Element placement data
◇ ◇ ◇

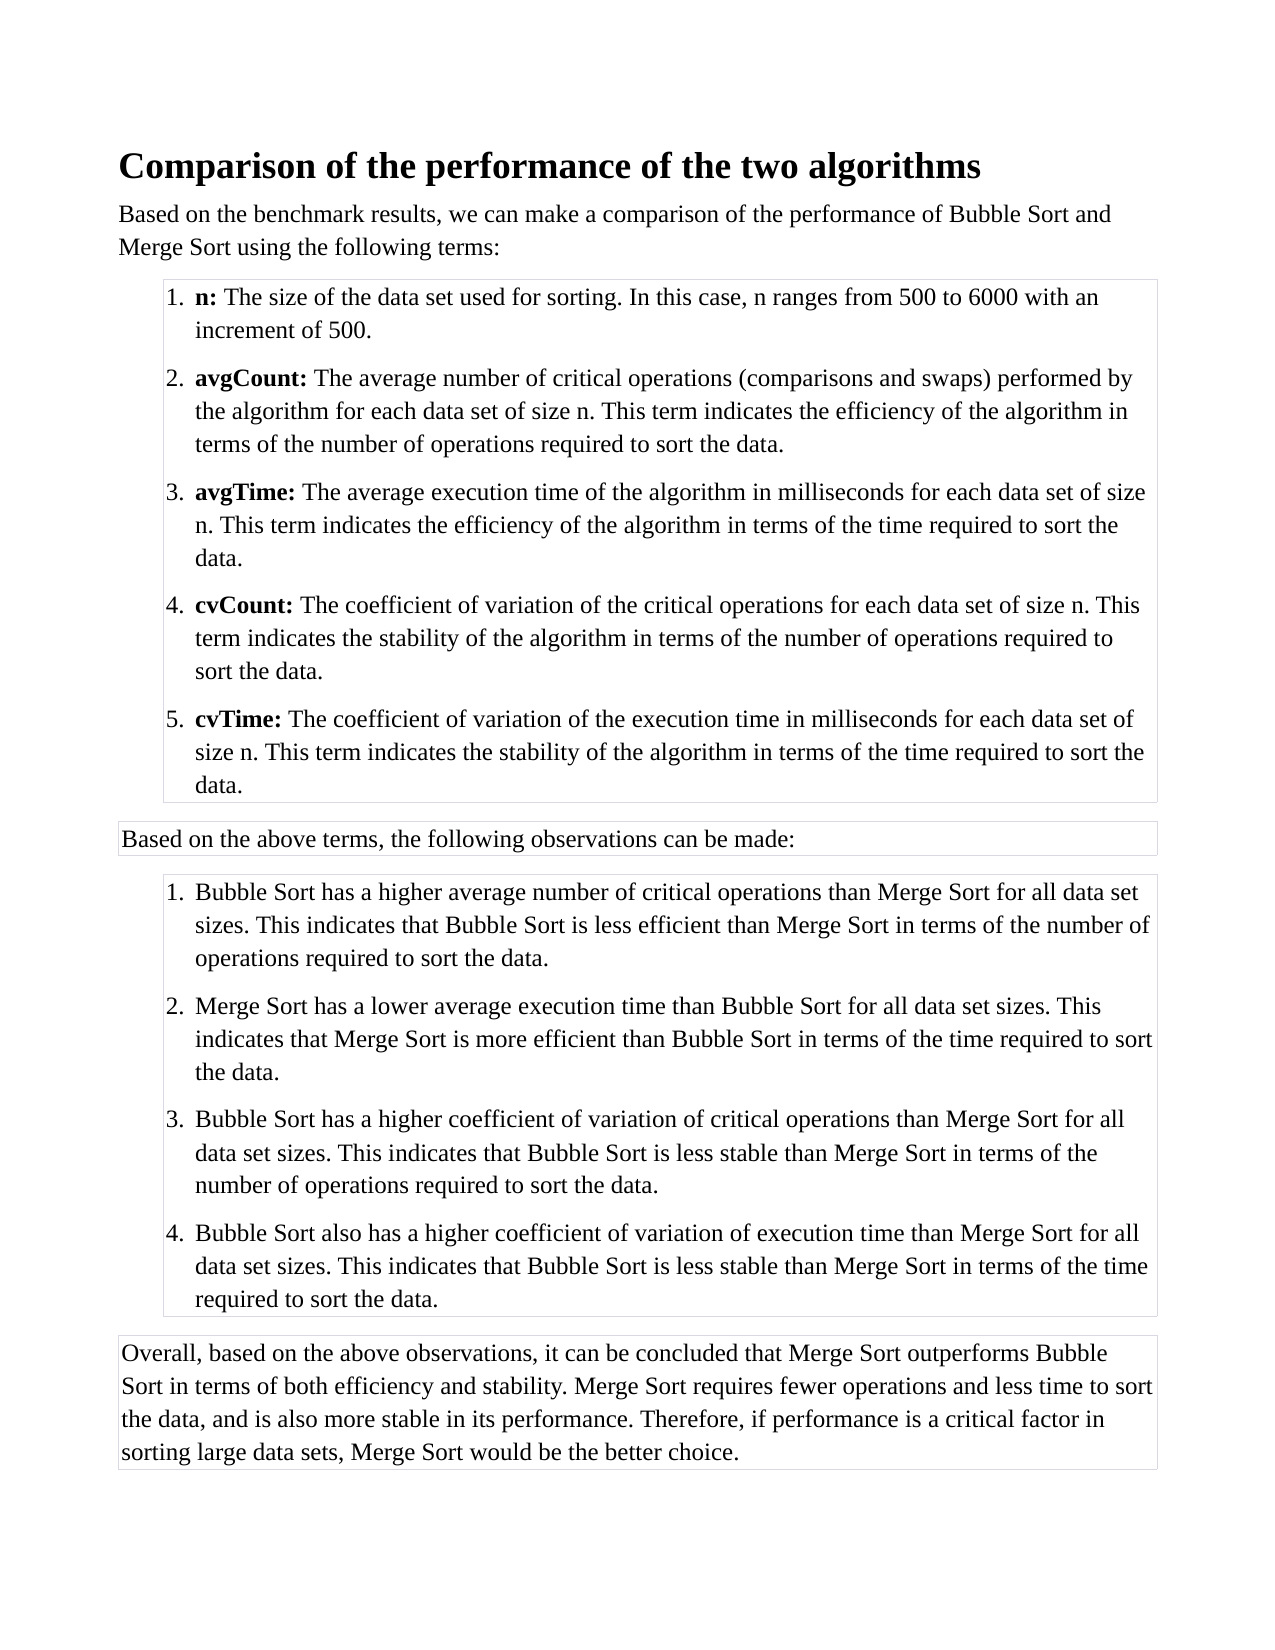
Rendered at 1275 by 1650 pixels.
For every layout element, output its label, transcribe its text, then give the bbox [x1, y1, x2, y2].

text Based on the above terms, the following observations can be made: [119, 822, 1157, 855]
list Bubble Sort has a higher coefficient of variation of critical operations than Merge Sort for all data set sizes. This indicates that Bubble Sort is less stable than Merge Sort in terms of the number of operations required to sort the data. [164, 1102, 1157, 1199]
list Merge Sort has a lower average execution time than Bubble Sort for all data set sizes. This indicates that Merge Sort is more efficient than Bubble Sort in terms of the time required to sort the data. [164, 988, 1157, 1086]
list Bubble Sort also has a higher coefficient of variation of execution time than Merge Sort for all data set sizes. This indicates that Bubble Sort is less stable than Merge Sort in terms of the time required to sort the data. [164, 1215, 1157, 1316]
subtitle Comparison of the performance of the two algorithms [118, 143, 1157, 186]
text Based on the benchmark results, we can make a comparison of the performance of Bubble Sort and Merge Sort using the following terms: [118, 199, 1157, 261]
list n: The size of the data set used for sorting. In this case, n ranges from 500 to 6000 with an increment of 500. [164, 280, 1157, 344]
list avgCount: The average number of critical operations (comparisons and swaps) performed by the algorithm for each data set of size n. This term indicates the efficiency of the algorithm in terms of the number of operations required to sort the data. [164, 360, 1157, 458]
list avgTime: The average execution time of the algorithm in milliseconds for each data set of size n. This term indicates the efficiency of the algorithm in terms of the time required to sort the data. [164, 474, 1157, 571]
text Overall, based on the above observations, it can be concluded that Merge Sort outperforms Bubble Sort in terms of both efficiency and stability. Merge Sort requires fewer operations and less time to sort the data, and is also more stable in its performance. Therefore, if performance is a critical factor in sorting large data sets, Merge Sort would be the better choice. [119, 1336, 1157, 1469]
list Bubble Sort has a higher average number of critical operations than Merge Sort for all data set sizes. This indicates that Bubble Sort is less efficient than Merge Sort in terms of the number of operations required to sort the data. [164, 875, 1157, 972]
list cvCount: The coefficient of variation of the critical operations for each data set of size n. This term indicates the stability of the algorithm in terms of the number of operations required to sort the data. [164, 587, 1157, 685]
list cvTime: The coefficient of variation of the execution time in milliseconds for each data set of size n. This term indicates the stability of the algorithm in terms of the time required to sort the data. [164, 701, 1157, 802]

◇ ◇ ◇

## EXERCISE BRIEF
Arrange the lines of every item above as a JSON list of strings, one string per line. Skip blank lines and leave out the pictures.

## RIGHT ANSWER
[
  "Rendered at 1275 by 1650 pixels.",
  "For every layout element, output its label, transcribe its text, then give the bbox [x1, y1, x2, y2].",
  "text Based on the above terms, the following observations can be made: [119, 822, 1157, 855]",
  "list Bubble Sort has a higher coefficient of variation of critical operations than Merge Sort for all data set sizes. This indicates that Bubble Sort is less stable than Merge Sort in terms of the number of operations required to sort the data. [164, 1102, 1157, 1199]",
  "list Merge Sort has a lower average execution time than Bubble Sort for all data set sizes. This indicates that Merge Sort is more efficient than Bubble Sort in terms of the time required to sort the data. [164, 988, 1157, 1086]",
  "list Bubble Sort also has a higher coefficient of variation of execution time than Merge Sort for all data set sizes. This indicates that Bubble Sort is less stable than Merge Sort in terms of the time required to sort the data. [164, 1215, 1157, 1316]",
  "subtitle Comparison of the performance of the two algorithms [118, 143, 1157, 186]",
  "text Based on the benchmark results, we can make a comparison of the performance of Bubble Sort and Merge Sort using the following terms: [118, 199, 1157, 261]",
  "list n: The size of the data set used for sorting. In this case, n ranges from 500 to 6000 with an increment of 500. [164, 280, 1157, 344]",
  "list avgCount: The average number of critical operations (comparisons and swaps) performed by the algorithm for each data set of size n. This term indicates the efficiency of the algorithm in terms of the number of operations required to sort the data. [164, 360, 1157, 458]",
  "list avgTime: The average execution time of the algorithm in milliseconds for each data set of size n. This term indicates the efficiency of the algorithm in terms of the time required to sort the data. [164, 474, 1157, 571]",
  "text Overall, based on the above observations, it can be concluded that Merge Sort outperforms Bubble Sort in terms of both efficiency and stability. Merge Sort requires fewer operations and less time to sort the data, and is also more stable in its performance. Therefore, if performance is a critical factor in sorting large data sets, Merge Sort would be the better choice. [119, 1336, 1157, 1469]",
  "list Bubble Sort has a higher average number of critical operations than Merge Sort for all data set sizes. This indicates that Bubble Sort is less efficient than Merge Sort in terms of the number of operations required to sort the data. [164, 875, 1157, 972]",
  "list cvCount: The coefficient of variation of the critical operations for each data set of size n. This term indicates the stability of the algorithm in terms of the number of operations required to sort the data. [164, 587, 1157, 685]",
  "list cvTime: The coefficient of variation of the execution time in milliseconds for each data set of size n. This term indicates the stability of the algorithm in terms of the time required to sort the data. [164, 701, 1157, 802]"
]